Secondly there’s the shock factor. I put it to CHRISTEENE that the show is specifically and gratuitously designed to shock and unsettle. On one level, she’s on board. The show is definitely “aggressive” – a real shock to the system for those who have only seen the online videos. These are, on the whole, a more tongue-in-cheek affair than sweatily squaring up with CHRISTEENE and the boys in a live show. 

“We serve you the puddin’ first!” is how she gleefully puts it. “It needs to be an assault. You know, when someone’s hysterical you gotta slap them. Pick them up. Shake them. And the audience needs to be woken up quick.” 

She slaps her hands excitedly. “I want these images to be other-wordly. These pandas pissing on this masked monster pulling shit out of her ass and screaming, and lights flashing at you and the smells...” This is, as it happens, a fairly good précis of the opening blitzkrieg of The CHRISTEENE Machine.

But willfully disturbing? She’s not convinced: “No, if somebody gets scared I want to cradle them.”

“I feel very sexy and settled when I do the show. It’s definitely designed to wake you up – to make you think some things you haven’t thought in a long time. Like: ‘those boys look sexy’. But they don’t look like the boys in the magazines you’re always getting shoved at you, right? All muscly and all boom boom."

Right. They are certainly not magazine beauties. She explains: "They are sexy because of what they are doing, and their energy coming at you, and their femininity coming at you and blowing you out the water. You know, we’re all animals, we’ve all got feminine and masculine and something in the middle going on up there, so I think the show taps into that for a lot of people. And they stay, and they don’t run.”

I absolutely believe it. In conversation, as on stage, CHRISTEENE is thoroughly engaging and, when she's on a roll (as above) a little bit mesmerising. But I’m still not sure who the person eating Dundee cake opposite me is. Where does CHRISTEENE stop and Paul Soileau start? “That’s a difficult question for me,” she says. “Everything I’ve been telling you is about that.”
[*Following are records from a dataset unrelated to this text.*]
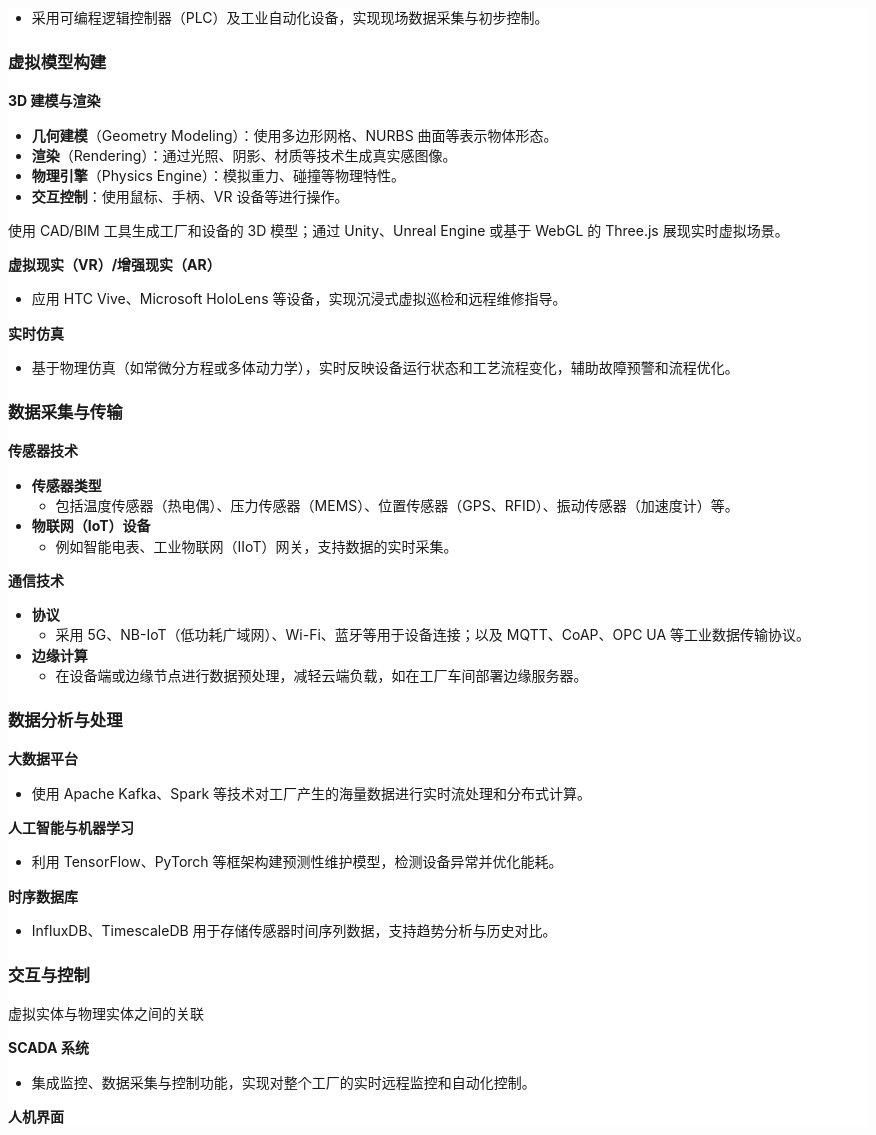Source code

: - 采用可编程逻辑控制器（PLC）及工业自动化设备，实现现场数据采集与初步控制。

### 虚拟模型构建

**3D 建模与渲染**

- **几何建模**（Geometry Modeling）：使用多边形网格、NURBS 曲面等表示物体形态。
- **渲染**（Rendering）：通过光照、阴影、材质等技术生成真实感图像。
- **物理引擎**（Physics Engine）：模拟重力、碰撞等物理特性。
- **交互控制**：使用鼠标、手柄、VR 设备等进行操作。

使用 CAD/BIM 工具生成工厂和设备的 3D 模型；通过 Unity、Unreal Engine 或基于 WebGL 的 Three.js 展现实时虚拟场景。

**虚拟现实（VR）/增强现实（AR）**

- 应用 HTC Vive、Microsoft HoloLens 等设备，实现沉浸式虚拟巡检和远程维修指导。

**实时仿真**

- 基于物理仿真（如常微分方程或多体动力学），实时反映设备运行状态和工艺流程变化，辅助故障预警和流程优化。

### 数据采集与传输

**传感器技术**

- **传感器类型**
  - 包括温度传感器（热电偶）、压力传感器（MEMS）、位置传感器（GPS、RFID）、振动传感器（加速度计）等。
- **物联网（IoT）设备**
  - 例如智能电表、工业物联网（IIoT）网关，支持数据的实时采集。

**通信技术**

- **协议**
  - 采用 5G、NB-IoT（低功耗广域网）、Wi-Fi、蓝牙等用于设备连接；以及 MQTT、CoAP、OPC UA 等工业数据传输协议。
- **边缘计算**
  - 在设备端或边缘节点进行数据预处理，减轻云端负载，如在工厂车间部署边缘服务器。

### 数据分析与处理

**大数据平台**

- 使用 Apache Kafka、Spark 等技术对工厂产生的海量数据进行实时流处理和分布式计算。

**人工智能与机器学习**

- 利用 TensorFlow、PyTorch 等框架构建预测性维护模型，检测设备异常并优化能耗。

**时序数据库**

- InfluxDB、TimescaleDB 用于存储传感器时间序列数据，支持趋势分析与历史对比。

### 交互与控制

虚拟实体与物理实体之间的关联

**SCADA 系统**

- 集成监控、数据采集与控制功能，实现对整个工厂的实时远程监控和自动化控制。

**人机界面**
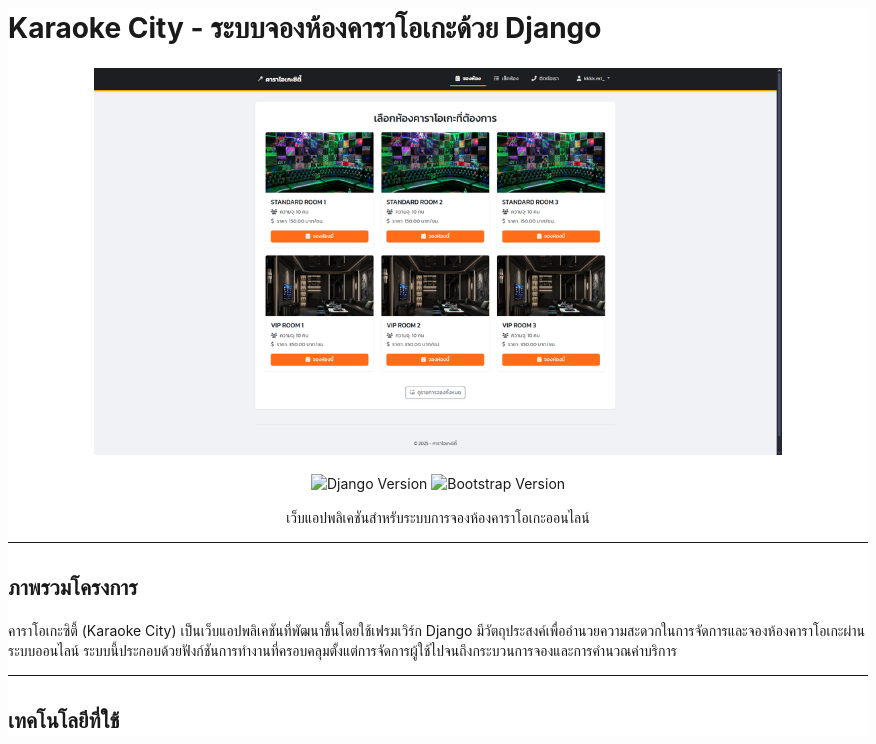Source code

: # Karaoke City - ระบบจองห้องคาราโอเกะด้วย Django

<p align="center">
  <img src="Screenshorts_Project/log_index.png" alt="Karaoke City Application Screenshot" style="max-width: 80%;" />
</p>

<p align="center">
  <img src="https://img.shields.io/badge/Django-4.2%2B-green?logo=django" alt="Django Version">
  <img src="https://img.shields.io/badge/Bootstrap-5.3-purple?logo=bootstrap" alt="Bootstrap Version">
</p>

<p align="center">
  เว็บแอปพลิเคชันสำหรับระบบการจองห้องคาราโอเกะออนไลน์
</p>

---

## ภาพรวมโครงการ

คาราโอเกะซิตี้ (Karaoke City) เป็นเว็บแอปพลิเคชันที่พัฒนาขึ้นโดยใช้เฟรมเวิร์ก Django มีวัตถุประสงค์เพื่ออำนวยความสะดวกในการจัดการและจองห้องคาราโอเกะผ่านระบบออนไลน์ ระบบนี้ประกอบด้วยฟังก์ชันการทำงานที่ครอบคลุมตั้งแต่การจัดการผู้ใช้ไปจนถึงกระบวนการจองและการคำนวณค่าบริการ

---

## เทคโนโลยีที่ใช้
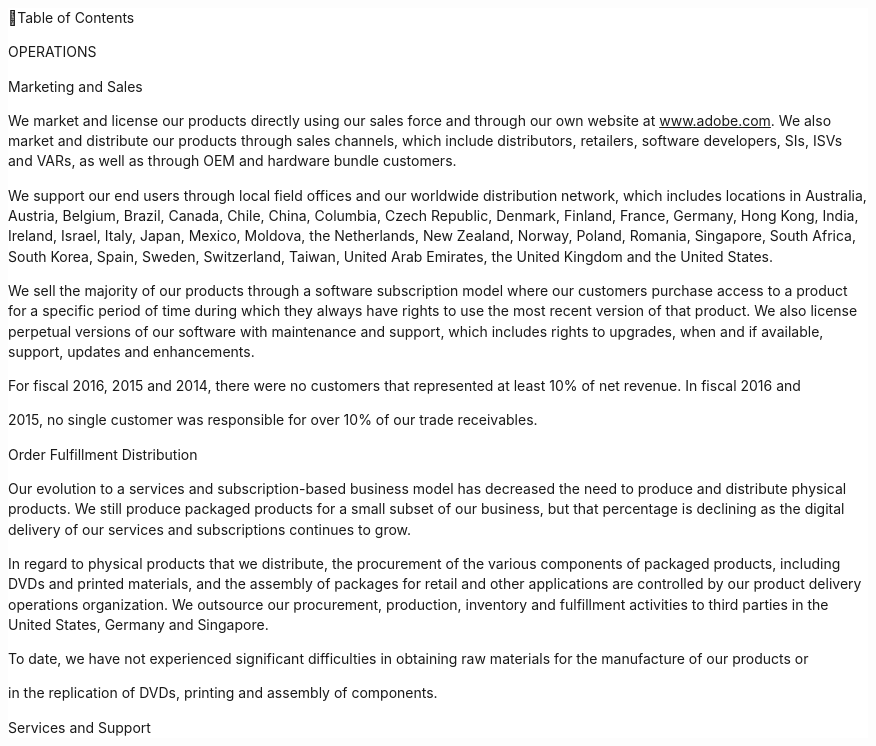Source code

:Table of Contents

OPERATIONS

Marketing and Sales

We market and license our products directly using our sales force and through our own website at www.adobe.com. We
also market and distribute our products through sales channels, which include distributors, retailers, software developers, SIs,
ISVs and VARs, as well as through OEM and hardware bundle customers.

We support our end users through local field offices and our worldwide distribution network, which includes locations in
Australia, Austria, Belgium, Brazil, Canada, Chile, China, Columbia, Czech Republic, Denmark, Finland, France, Germany, Hong
Kong, India, Ireland, Israel, Italy, Japan, Mexico, Moldova, the Netherlands, New Zealand, Norway, Poland, Romania, Singapore,
South Africa, South Korea, Spain, Sweden, Switzerland, Taiwan, United Arab Emirates, the United Kingdom and the United
States.

We sell the majority of our products through a software subscription model where our customers purchase access to a
product for a specific period of time during which they always have rights to use the most recent version of that product. We also
license perpetual versions of our software with maintenance and support, which includes rights to upgrades, when and if available,
support, updates and enhancements.

For fiscal 2016, 2015 and 2014, there were no customers that represented at least 10% of net revenue. In fiscal 2016 and

2015, no single customer was responsible for over 10% of our trade receivables.

Order Fulfillment Distribution

Our evolution to a services and subscription-based business model has decreased the need to produce and distribute physical
products. We still produce packaged products for a small subset of our business, but that percentage is declining as the digital
delivery of our services and subscriptions continues to grow.

 In regard to physical products that we distribute, the procurement of the various components of packaged products, including
DVDs and printed materials, and the assembly of packages for retail and other applications are controlled by our product delivery
operations organization. We outsource our procurement, production, inventory and fulfillment activities to third parties in the
United States, Germany and Singapore.

To date, we have not experienced significant difficulties in obtaining raw materials for the manufacture of our products or

in the replication of DVDs, printing and assembly of components.

Services and Support
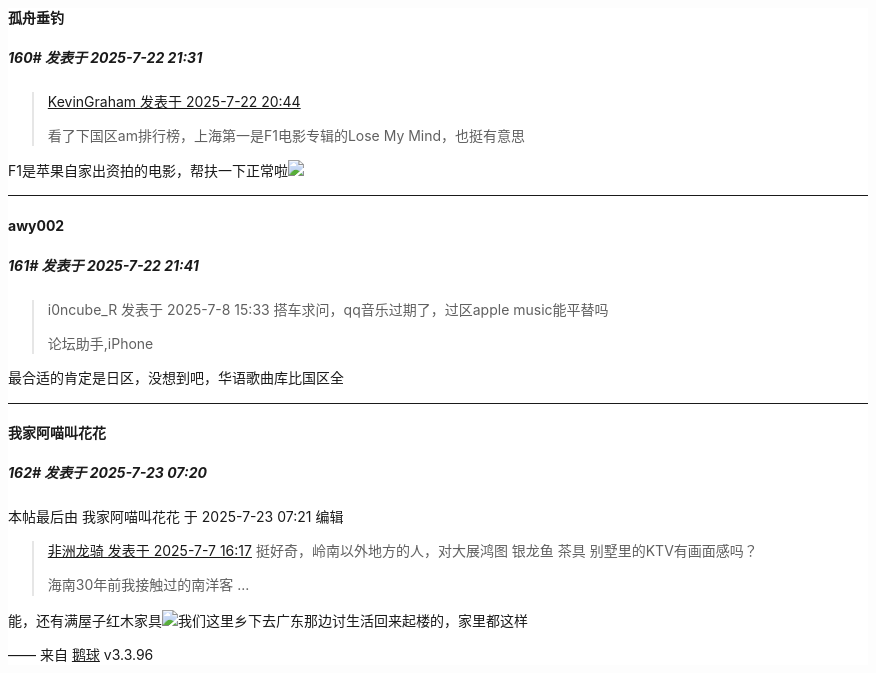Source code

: ####  孤舟垂钓  
##### 160#       发表于 2025-7-22 21:31

<blockquote><a href="httphttps://stage1st.com/2b/forum.php?mod=redirect&amp;goto=findpost&amp;pid=68139181&amp;ptid=2255872" target="_blank">KevinGraham 发表于 2025-7-22 20:44</a>

看了下国区am排行榜，上海第一是F1电影专辑的Lose My Mind，也挺有意思</blockquote>
F1是苹果自家出资拍的电影，帮扶一下正常啦<img src="https://static.stage1st.com/image/smiley/face2017/027.png" referrerpolicy="no-referrer">


*****

####  awy002  
##### 161#       发表于 2025-7-22 21:41

<blockquote>i0ncube_R 发表于 2025-7-8 15:33
搭车求问，qq音乐过期了，过区apple music能平替吗

论坛助手,iPhone</blockquote>
最合适的肯定是日区，没想到吧，华语歌曲库比国区全


*****

####  我家阿喵叫花花  
##### 162#       发表于 2025-7-23 07:20

 本帖最后由 我家阿喵叫花花 于 2025-7-23 07:21 编辑 
<blockquote><a href="httphttps://stage1st.com/2b/forum.php?mod=redirect&amp;goto=findpost&amp;pid=68059675&amp;ptid=2255872" target="_blank">非洲龙骑 发表于 2025-7-7 16:17</a>
挺好奇，岭南以外地方的人，对大展鸿图 银龙鱼 茶具 别墅里的KTV有画面感吗？

海南30年前我接触过的南洋客 ...</blockquote>
能，还有满屋子红木家具<img src="https://static.stage1st.com/image/smiley/face2017/002.png" referrerpolicy="no-referrer">我们这里乡下去广东那边讨生活回来起楼的，家里都这样

—— 来自 [鹅球](https://www.pgyer.com/GcUxKd4w) v3.3.96

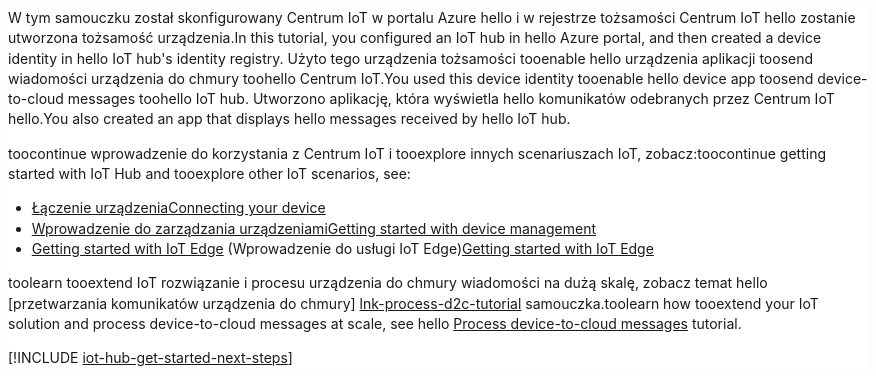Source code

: <span data-ttu-id="d56d9-179">W tym samouczku został skonfigurowany Centrum IoT w portalu Azure hello i w rejestrze tożsamości Centrum IoT hello zostanie utworzona tożsamość urządzenia.</span><span class="sxs-lookup"><span data-stu-id="d56d9-179">In this tutorial, you configured an IoT hub in hello Azure portal, and then created a device identity in hello IoT hub's identity registry.</span></span> <span data-ttu-id="d56d9-180">Użyto tego urządzenia tożsamości tooenable hello urządzenia aplikacji toosend wiadomości urządzenia do chmury toohello Centrum IoT.</span><span class="sxs-lookup"><span data-stu-id="d56d9-180">You used this device identity tooenable hello device app toosend device-to-cloud messages toohello IoT hub.</span></span> <span data-ttu-id="d56d9-181">Utworzono aplikację, która wyświetla hello komunikatów odebranych przez Centrum IoT hello.</span><span class="sxs-lookup"><span data-stu-id="d56d9-181">You also created an app that displays hello messages received by hello IoT hub.</span></span>

<span data-ttu-id="d56d9-182">toocontinue wprowadzenie do korzystania z Centrum IoT i tooexplore innych scenariuszach IoT, zobacz:</span><span class="sxs-lookup"><span data-stu-id="d56d9-182">toocontinue getting started with IoT Hub and tooexplore other IoT scenarios, see:</span></span>

* <span data-ttu-id="d56d9-183">[Łączenie urządzenia][lnk-connect-device]</span><span class="sxs-lookup"><span data-stu-id="d56d9-183">[Connecting your device][lnk-connect-device]</span></span>
* <span data-ttu-id="d56d9-184">[Wprowadzenie do zarządzania urządzeniami][lnk-device-management]</span><span class="sxs-lookup"><span data-stu-id="d56d9-184">[Getting started with device management][lnk-device-management]</span></span>
* <span data-ttu-id="d56d9-185">[Getting started with IoT Edge][lnk-iot-edge] (Wprowadzenie do usługi IoT Edge)</span><span class="sxs-lookup"><span data-stu-id="d56d9-185">[Getting started with IoT Edge][lnk-iot-edge]</span></span>

<span data-ttu-id="d56d9-186">toolearn tooextend IoT rozwiązanie i procesu urządzenia do chmury wiadomości na dużą skalę, zobacz temat hello [przetwarzania komunikatów urządzenia do chmury] [ lnk-process-d2c-tutorial] samouczka.</span><span class="sxs-lookup"><span data-stu-id="d56d9-186">toolearn how tooextend your IoT solution and process device-to-cloud messages at scale, see hello [Process device-to-cloud messages][lnk-process-d2c-tutorial] tutorial.</span></span>

[!INCLUDE [iot-hub-get-started-next-steps](../../includes/iot-hub-get-started-next-steps.md)]


[41]: ./media/iot-hub-csharp-csharp-getstarted/run-apps1.png
[42]: ./media/iot-hub-csharp-csharp-getstarted/run-apps2.png
[43]: ./media/iot-hub-csharp-csharp-getstarted/usage.png
[10a]: ./media/iot-hub-csharp-csharp-getstarted/create-receive-csharp1.png
[10b]: ./media/iot-hub-csharp-csharp-getstarted/create-device-csharp1.png



[lnk-process-d2c-tutorial]: iot-hub-csharp-csharp-process-d2c.md

[lnk-hub-sdks]: iot-hub-devguide-sdks.md
[lnk-free-trial]: http://azure.microsoft.com/pricing/free-trial/
[lnk-portal]: https://portal.azure.com/

[lnk-eventhubs-tutorial]: ../event-hubs/event-hubs-csharp-ephcs-getstarted.md
[lnk-servicebus-nuget]: https://www.nuget.org/packages/WindowsAzure.ServiceBus
[lnk-event-hubs-overview]: ../event-hubs/event-hubs-overview.md

[lnk-device-nuget]: https://www.nuget.org/packages/Microsoft.Azure.Devices.Client/
[lnk-transient-faults]: https://msdn.microsoft.com/library/hh680901(v=pandp.50).aspx
[lnk-connected-service]: https://visualstudiogallery.msdn.microsoft.com/e254a3a5-d72e-488e-9bd3-8fee8e0cd1d6
[lnk-device-management]: iot-hub-node-node-device-management-get-started.md
[lnk-iot-edge]: iot-hub-linux-iot-edge-get-started.md
[lnk-connect-device]: https://azure.microsoft.com/develop/iot/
In any practical sense, it is near-impossible to squeeze a cigarette paper between the two. “Internally, it’s all one with the other,” she explains. So it’s not a character, I ask? “No. It’s more of a possession.

“Things start out as a character when they knock on your door. But for me, they’re founded in a feeling – an emotion or a problem or a joy. This is the product of what I was feeling when I was in that storm. And when these creatures knock on your door... you have to kind of go on a date with them. And you go on a date with them, in whatever form they feel. And they you say, ‘Do you want to go on another date with them?’

“It’s just like any other relationship,” she says, as serious as she has been all afternoon. “You start to go on lots of little dates with them. Dress them up. Let them talk, not you. And if they turn out to be something you really want to invest your love in, just like any other lover you have... I just happen to have lovers in my mind.”

Whatever it is, it’s an intensely creative relationship. A stand-out moment from the show is, perhaps, illustrative. After the hammer and tongs opening, CHRISTEENE delivers a monologue which glows with imaginative heat, using an image of “the woods” as both a biographical and metaphorical site for personal and sexual exploration.

“That’s when we get you. And when I say get you, I mean that’s when the audience starts to listen. When we talk about the woods it’s so beautiful and we are all there, because we found an element from our childhood before it got fucked up. And we present to you this really dark and beautiful pageantry, to remind you that you have an imagination still too – that things can be beautiful, not only in the woods but in there. And then we take you there and we read to you, and we hit you hard... 

“And then we pull you right back out of it and shit you back into the world!”